Projectile motion as horizontal projection

Projectile Motion as Horizontal Projection

Projectile motion is a form of motion experienced by an object that is thrown near the Earth's surface and moves along a curved path under the action of gravity only. When the projectile is given an initial velocity along the horizontal direction, it is said to be a horizontal projection. This type of projectile motion is characterized by a constant horizontal velocity and a vertically accelerating motion due to gravity.

Understanding the Motion

In horizontal projectile motion, the only force acting on the projectile is gravity, which acts in the vertical direction. This means that there are no forces acting in the horizontal direction after the projectile is launched. As a result, the horizontal component of the velocity remains constant throughout the motion, while the vertical component changes due to acceleration caused by gravity.

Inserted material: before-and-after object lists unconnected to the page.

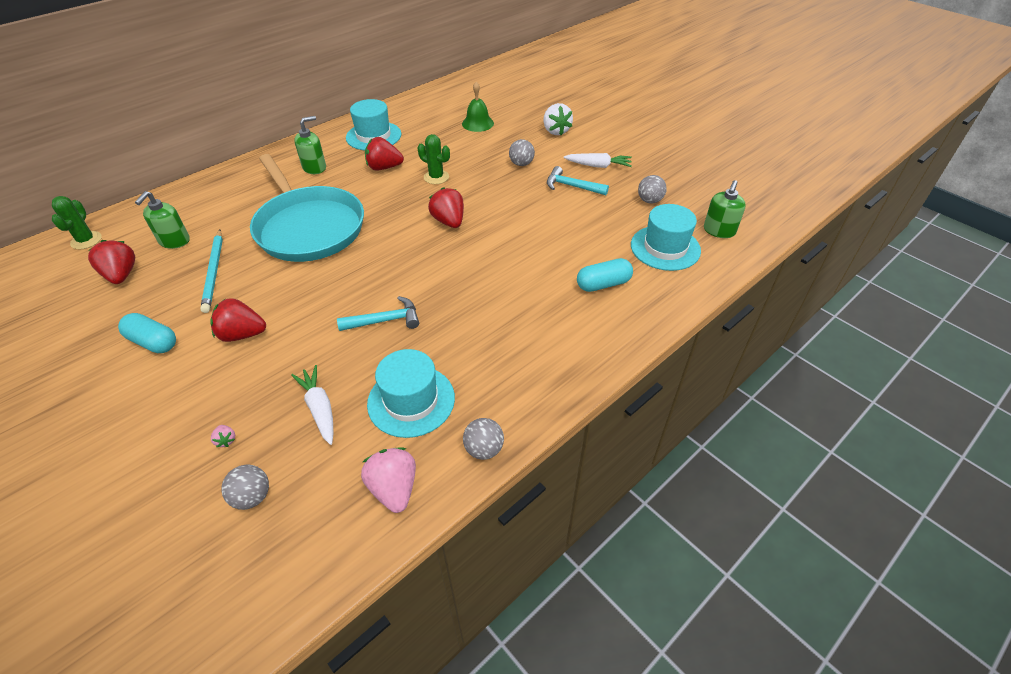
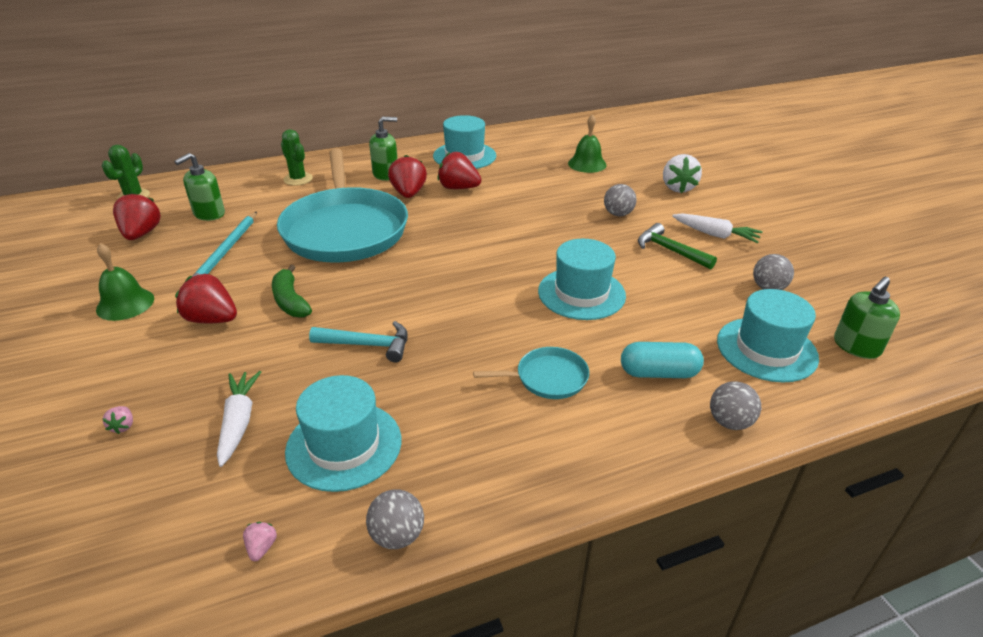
camera: 20 degrees right, 10 degrees down
(153, 342) = (125, 304): turquoise capsule -> green bell
(252, 497) = (106, 500): grey ball -> grey ball (729, 422)
(300, 301) = (290, 301): none -> green banana
(394, 488) = (262, 547): pink strawberry -> pink strawberry, size x0.44
(436, 177) = (510, 208): green cactus -> green cactus (298, 179)
(449, 221) = (500, 256): red strawberry -> red strawberry (408, 193)
(524, 237) = (581, 293): none -> turquoise hat
(530, 309) = (547, 378): none -> turquoise pan
(572, 186) = (670, 250): turquoise hammer -> green hammer

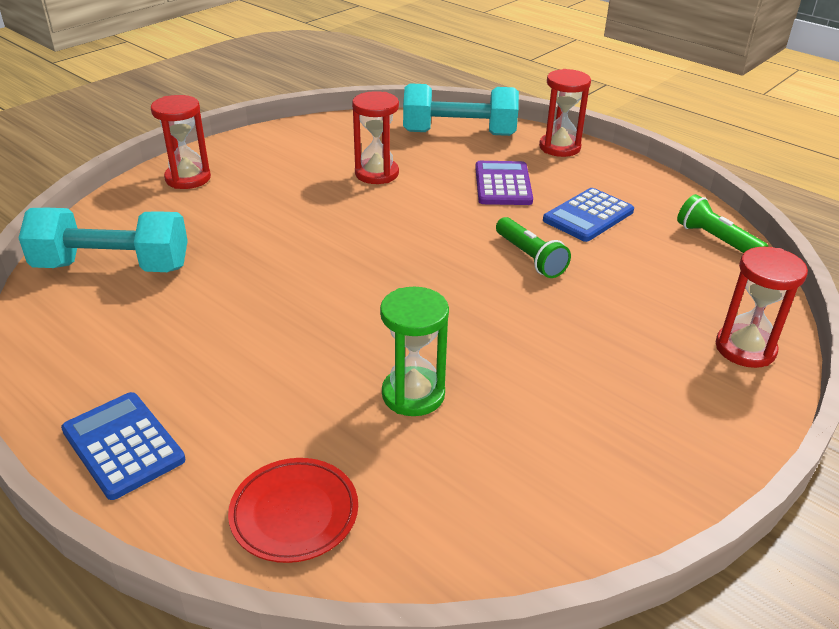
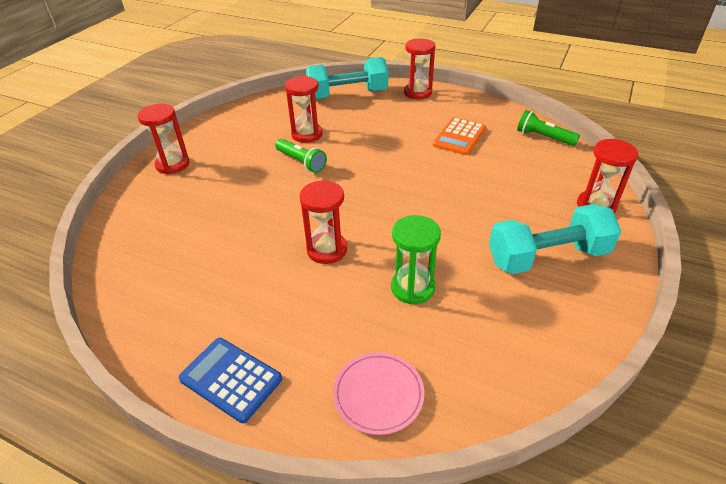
camera: 15 degrees left, 5 degrees up
(113, 266) = (151, 244): turquoise dumbbell -> turquoise dumbbell (547, 257)
(294, 513) = (378, 395): red plate -> pink plate
(325, 321) = (327, 250): none -> red hourglass
(503, 184) = (395, 126): purple calculator -> none
(530, 258) = (438, 174): green flashlight -> green flashlight (301, 162)
(588, 216) = (459, 137): blue calculator -> orange calculator

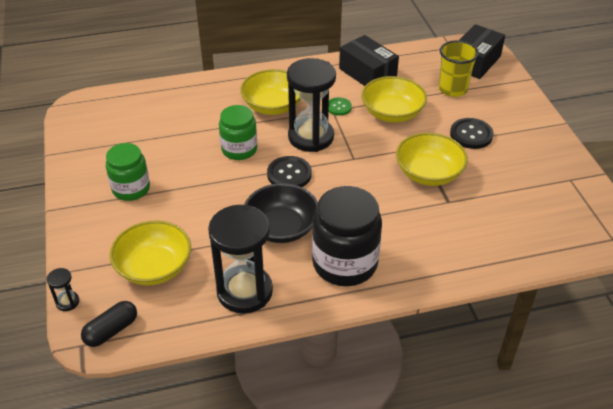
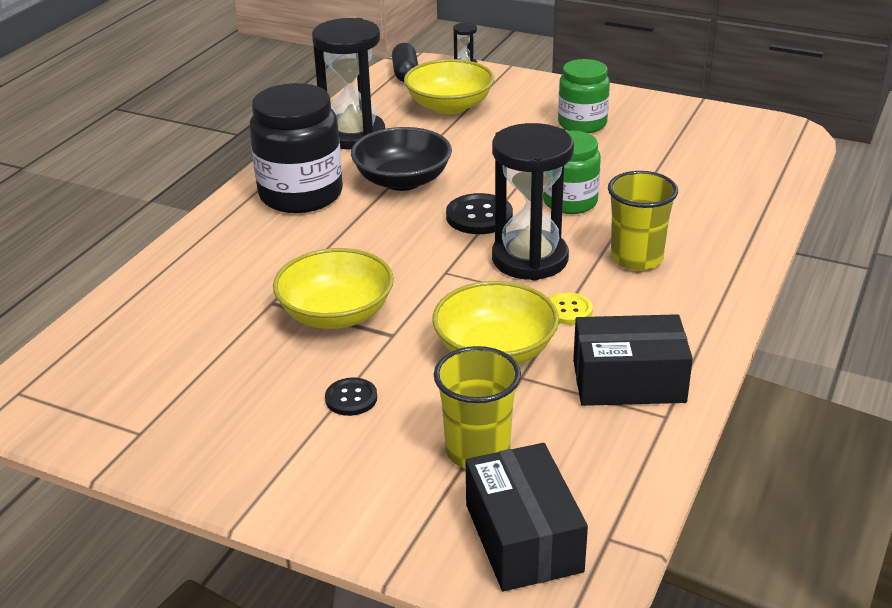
camera: 130 degrees right, 10 degrees down
(273, 106) = (636, 258): yellow bowl -> yellow cup
(339, 107) = (568, 310): green button -> yellow button
(471, 135) = (351, 398): black button -> black button, size x0.63

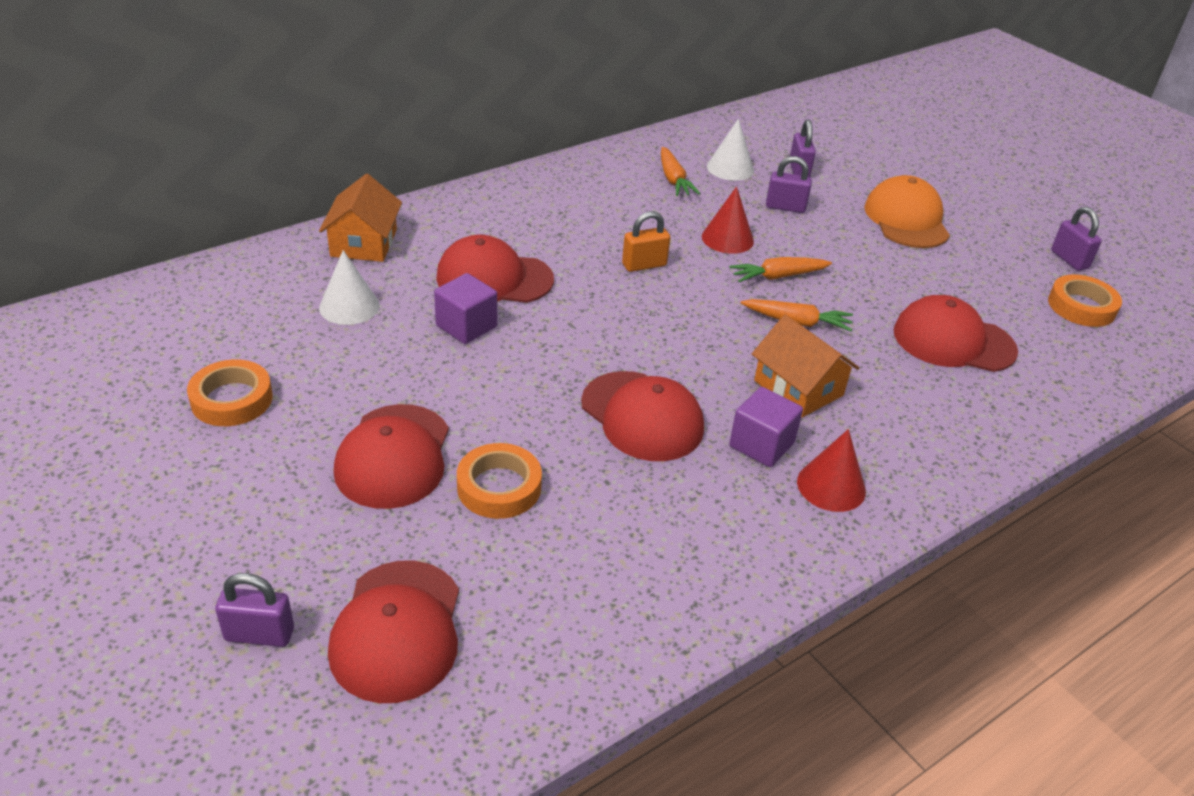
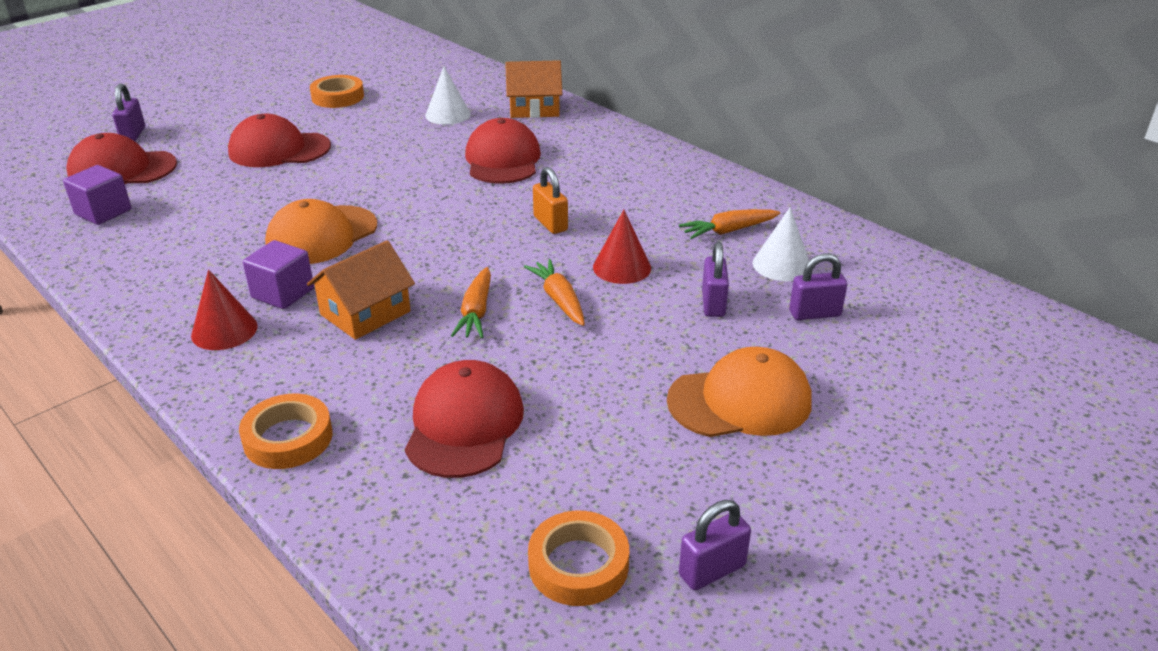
camera: 85 degrees right, 5 degrees down
(466, 326) = (432, 156): purple cube -> purple cube (103, 212)
(499, 487) = (243, 187): orange tape -> orange tape (288, 438)
(642, 416) = (322, 235): red cap -> orange cap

Key Points of Horizontal Projectile Motion

Initial vertical velocity ($v_{0y}$) is zero.
Horizontal velocity ($v_{x}$) remains constant.
Vertical velocity ($v_{y}$) increases linearly with time due to gravity.
The horizontal and vertical motions are independent of each other.

Formulas

The following equations describe the horizontal and vertical components of the motion:

Horizontal distance ($x$): $x = v_{x} \cdot t$
Vertical distance ($y$): $y = \frac{1}{2} g \cdot t^2$
Final vertical velocity ($v_{y}$): $v_{y} = g \cdot t$
Final velocity magnitude ($v$): $v = \sqrt{v_{x}^2 + v_{y}^2}$
Angle of velocity with horizontal ($\theta$): $\theta = \arctan\left(\frac{v_{y}}{v_{x}}\right)$

Where:

$v_{x}$ is the constant horizontal velocity,
$t$ is the time elapsed,
$g$ is the acceleration due to gravity (approximately $9.81 \, \text{m/s}^2$ on Earth).

Differences and Important Points

Aspect	Horizontal Projection	General Projectile Motion
Initial Vertical Velocity	$v_{0y} = 0$	$v_{0y}$ may not be zero
Horizontal Velocity	Constant ($v_{x}$)	Constant component ($v_{0x}$)
Vertical Acceleration	Constant ($g$)	Constant ($g$)
Trajectory Shape	Parabolic, starting horizontally	Parabolic
Range	$x = v_{x} \cdot t$	Depends on initial angle
Time of Flight	$t = \sqrt{\frac{2y}{g}}$	Depends on initial velocity and angle

Examples

Example 1: Horizontal Launch from a Height

A ball is thrown horizontally from the top of a cliff that is 45 meters high with an initial speed of 20 m/s. Calculate the time it takes to hit the ground and the horizontal distance it covers.

Solution:

Calculate the time of flight using the vertical motion equation: $$ y = \frac{1}{2} g \cdot t^2 \ 45 = \frac{1}{2} \cdot 9.81 \cdot t^2 \ t^2 = \frac{90}{9.81} \ t = \sqrt{\frac{90}{9.81}} \approx 3.03 \, \text{s} $$
Calculate the horizontal distance using the horizontal motion equation: $$ x = v_{x} \cdot t \ x = 20 \cdot 3.03 \ x \approx 60.6 \, \text{m} $$

The ball will hit the ground after approximately 3.03 seconds and will cover a horizontal distance of about 60.6 meters.

Example 2: Horizontal Launch from a Moving Vehicle

A ball is thrown horizontally from a moving vehicle at a speed of 15 m/s relative to the vehicle. If the vehicle is moving at 10 m/s and the ball is in the air for 2 seconds, calculate the horizontal distance covered by the ball relative to the ground.

Solution:

Calculate the horizontal velocity of the ball relative to the ground: $$ v_{x, \text{ground}} = v_{x, \text{vehicle}} + v_{x, \text{ball}} \ v_{x, \text{ground}} = 10 + 15 \ v_{x, \text{ground}} = 25 \, \text{m/s} $$
Calculate the horizontal distance using the horizontal motion equation: $$ x = v_{x, \text{ground}} \cdot t \ x = 25 \cdot 2 \ x = 50 \, \text{m} $$

The ball will cover a horizontal distance of 50 meters relative to the ground.

By understanding the principles of horizontal projectile motion, one can predict the trajectory and final position of a horizontally launched projectile. This knowledge is crucial in various applications, from sports to engineering and even space exploration.